Published in final edited form as: Biochemistry. 2013 Jan 18;52(5):795–807. doi: 10.1021/bi301452a

Figure 6.

Figure 6

Drosha processing of pri-miRNAs to pre-miRNAs in vitro confirms the necessity of hot spot flexibility for efficient cleavage. (A) The mutant pri-mir-16-1-HS has significantly reduced hot spot flexibility compared with wild-type, as established by combined SHAPE and MC-Fold analysis. (B) The mutant pri-mir-107-HS has the asymmetric 1-by-3 internal loop near the Drosha cleavage site replaced by a flexible C•C non-canonical base-pair, (C) while the mutant pri-mir-107-HS2 has only Watson-Crick base-pairs at the cleavage site, as established in both cases by combined SHAPE and MC-Fold analysis. (D) Denaturing gels for the processing of (from left to right) pri-mir-16-1 wild-type (WT), hot spot mutant (HS mut), and tetraloop mutant (TL mut) constructs; in addition to pri-mir-107 wild-type (WT), hot spot mutant (HS mut), and second hot spot mutant (HS mut2) constructs.
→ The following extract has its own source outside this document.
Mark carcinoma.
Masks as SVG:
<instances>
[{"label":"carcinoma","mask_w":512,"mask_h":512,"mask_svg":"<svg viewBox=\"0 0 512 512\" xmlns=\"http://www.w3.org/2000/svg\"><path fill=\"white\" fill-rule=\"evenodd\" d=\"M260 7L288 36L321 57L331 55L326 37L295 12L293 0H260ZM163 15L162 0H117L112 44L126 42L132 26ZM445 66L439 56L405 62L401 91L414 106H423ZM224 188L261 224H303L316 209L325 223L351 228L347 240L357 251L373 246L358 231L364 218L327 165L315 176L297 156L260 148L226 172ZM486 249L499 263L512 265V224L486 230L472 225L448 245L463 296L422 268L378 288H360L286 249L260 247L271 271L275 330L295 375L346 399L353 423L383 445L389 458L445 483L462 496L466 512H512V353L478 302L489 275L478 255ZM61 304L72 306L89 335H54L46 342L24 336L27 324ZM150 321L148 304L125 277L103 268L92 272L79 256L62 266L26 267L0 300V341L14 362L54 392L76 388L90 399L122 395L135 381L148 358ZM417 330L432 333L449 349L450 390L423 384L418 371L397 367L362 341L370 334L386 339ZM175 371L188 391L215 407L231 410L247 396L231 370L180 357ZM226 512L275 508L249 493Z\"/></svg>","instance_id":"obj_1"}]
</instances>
In all six assays, lanes represent RNA collected prior to addition of Microprocessor (RNA), exposed to FLAG-beads with addition of cell lysate that did not express FLAG-tagged proteins for 5 minutes (Mock), exposed to GFP for 5 minutes (GFP), and 5 minutes after exposure to purified Microprocessor (Micro.). (E) The percentage of pri-miRNAs cleaved by the Microprocessor in vitro after 5 minutes averaged over three independent experiments. Cleavage is calculated as the sum of the intensities of the pre-miRNA product and the cleaved flanking tails divided by the sum of the intensities of the product, tails, and the remaining pri-miRNA substrate.